* Written task *
Beneath this instruction is a listing; print exactly the lines in it starting at the line that contains "Videoiden muokkaaminen" and going through the line that contains "Qualité Grade 100".

* Data supplied *
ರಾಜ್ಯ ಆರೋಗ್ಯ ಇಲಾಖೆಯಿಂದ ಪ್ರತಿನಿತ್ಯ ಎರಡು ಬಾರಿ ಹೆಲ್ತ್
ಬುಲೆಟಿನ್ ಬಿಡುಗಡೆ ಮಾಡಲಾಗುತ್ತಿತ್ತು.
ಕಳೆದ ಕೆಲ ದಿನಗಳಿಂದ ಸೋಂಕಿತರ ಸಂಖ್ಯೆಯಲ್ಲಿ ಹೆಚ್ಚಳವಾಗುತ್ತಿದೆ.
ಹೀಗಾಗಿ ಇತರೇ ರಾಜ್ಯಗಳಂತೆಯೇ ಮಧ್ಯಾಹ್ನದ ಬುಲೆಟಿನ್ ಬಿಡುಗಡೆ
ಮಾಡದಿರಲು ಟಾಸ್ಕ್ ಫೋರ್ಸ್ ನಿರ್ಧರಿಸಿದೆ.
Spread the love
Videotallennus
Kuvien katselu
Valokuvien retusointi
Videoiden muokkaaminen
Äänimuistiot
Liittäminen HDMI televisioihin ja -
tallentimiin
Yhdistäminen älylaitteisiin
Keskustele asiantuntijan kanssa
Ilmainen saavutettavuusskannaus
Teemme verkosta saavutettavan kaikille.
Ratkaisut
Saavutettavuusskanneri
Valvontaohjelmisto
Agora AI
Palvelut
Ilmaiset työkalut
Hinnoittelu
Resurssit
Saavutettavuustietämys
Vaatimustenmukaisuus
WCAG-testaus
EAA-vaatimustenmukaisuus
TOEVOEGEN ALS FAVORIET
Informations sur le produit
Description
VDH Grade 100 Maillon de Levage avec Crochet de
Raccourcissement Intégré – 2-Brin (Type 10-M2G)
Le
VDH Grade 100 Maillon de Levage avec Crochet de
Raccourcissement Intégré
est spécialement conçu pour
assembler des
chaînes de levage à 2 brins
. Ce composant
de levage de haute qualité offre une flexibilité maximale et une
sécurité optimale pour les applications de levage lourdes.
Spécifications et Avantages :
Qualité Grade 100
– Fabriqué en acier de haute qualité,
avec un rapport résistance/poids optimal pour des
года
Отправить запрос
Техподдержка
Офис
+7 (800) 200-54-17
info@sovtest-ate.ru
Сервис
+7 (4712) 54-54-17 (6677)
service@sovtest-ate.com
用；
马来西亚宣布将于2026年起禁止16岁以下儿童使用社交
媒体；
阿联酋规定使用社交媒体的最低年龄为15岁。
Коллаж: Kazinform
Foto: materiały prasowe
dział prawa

* Written solution *
Videoiden muokkaaminen
Äänimuistiot
Liittäminen HDMI televisioihin ja -
tallentimiin
Yhdistäminen älylaitteisiin
Keskustele asiantuntijan kanssa
Ilmainen saavutettavuusskannaus
Teemme verkosta saavutettavan kaikille.
Ratkaisut
Saavutettavuusskanneri
Valvontaohjelmisto
Agora AI
Palvelut
Ilmaiset työkalut
Hinnoittelu
Resurssit
Saavutettavuustietämys
Vaatimustenmukaisuus
WCAG-testaus
EAA-vaatimustenmukaisuus
TOEVOEGEN ALS FAVORIET
Informations sur le produit
Description
VDH Grade 100 Maillon de Levage avec Crochet de
Raccourcissement Intégré – 2-Brin (Type 10-M2G)
Le
VDH Grade 100 Maillon de Levage avec Crochet de
Raccourcissement Intégré
est spécialement conçu pour
assembler des
chaînes de levage à 2 brins
. Ce composant
de levage de haute qualité offre une flexibilité maximale et une
sécurité optimale pour les applications de levage lourdes.
Spécifications et Avantages :
Qualité Grade 100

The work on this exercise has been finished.